Source extract:
# BPTT - Exploding and Vanishing Gradient

- From [v1] Lecture 59

- RNN solved many problems that are possible with traditional neural networks
- As people started using RNN for solving their problems, they faced two inherent issues in RNN:
  - __*Exploding Gradient*__
    - Values became very big, for which computer started generating 'NaN'
  - __*Vanishing Gradient*__
    - Values became very extermely small, very close to zero but not equal to zero
- When above issue happens, no action takes place in Neural Network
  - Neural Network unable to learn
    - You need a good gradient, so that network moves towards equillibrium/ local minima which solves the problem
    - If you don't have a good gradient, the training stops, so it can't learn
- In order to design a good RNN network for various purposes, we __*should understand these two difficulties*__ that we would face __*in design of RNN*__

## Understanding Exploding/Vanishing Gradient

### Initial Setup

![RNN_Exploding_Vanishing_Gradient_1](images/RNN_Exploding_Vanishing_Gradient_1.jpg)
![RNN_Exploding_Vanishing_Gradient_2](images/RNN_Exploding_Vanishing_Gradient_2.jpg)
![RNN_Exploding_Vanishing_Gradient_3](images/RNN_Exploding_Vanishing_Gradient_3.jpg)
![RNN_Exploding_Vanishing_Gradient_4](images/RNN_Exploding_Vanishing_Gradient_4.jpg)

### Example: Vanishing Gradient

- RNN is claimed to be that input sequence can be of any length
- But from below example, it is clear that RNN network starts forgetting its memories (See [Gradient Clipping](#Gradient_Clipping) to know more)
  - Due to Vanishing Gradient
  - With the values (rough values given by lecturer, instead of proving it mathematically), we see that differtiation is very less
- That is, RNN is not able to remember long sequence
  - The value ($U$) vanishes when the word that you want to predict is found somewhere very far away in the same sentence.

![RNN_Exploding_Vanishing_Gradient_Example](images/RNN_Exploding_Vanishing_Gradient_Example.jpg)

What you will do:
a - According to the lecture notes, what happens to training when the network does not have a good gradient?
b - From the lecture notes, extract everything from "### Initial Setup" down to "to know more)".
The listing has no connection to the lecture notes.

Data excerpt:

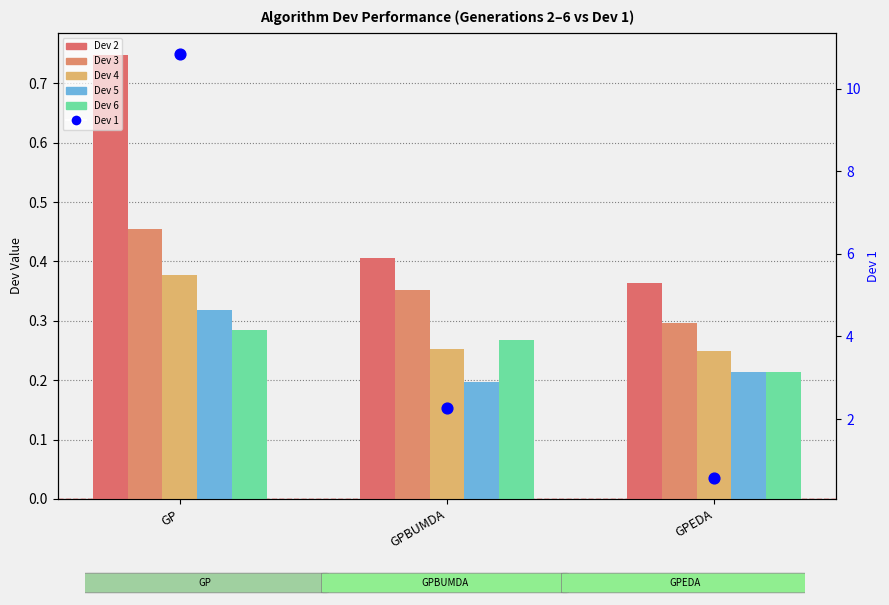

What are all the series names shown in the legend?

Dev 2, Dev 3, Dev 4, Dev 5, Dev 6, Dev 1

List of answers:
a - The training stops, so the network cannot learn.

b -
### Initial Setup

![RNN_Exploding_Vanishing_Gradient_1](images/RNN_Exploding_Vanishing_Gradient_1.jpg)
![RNN_Exploding_Vanishing_Gradient_2](images/RNN_Exploding_Vanishing_Gradient_2.jpg)
![RNN_Exploding_Vanishing_Gradient_3](images/RNN_Exploding_Vanishing_Gradient_3.jpg)
![RNN_Exploding_Vanishing_Gradient_4](images/RNN_Exploding_Vanishing_Gradient_4.jpg)

### Example: Vanishing Gradient

- RNN is claimed to be that input sequence can be of any length
- But from below example, it is clear that RNN network starts forgetting its memories (See [Gradient Clipping](#Gradient_Clipping) to know more)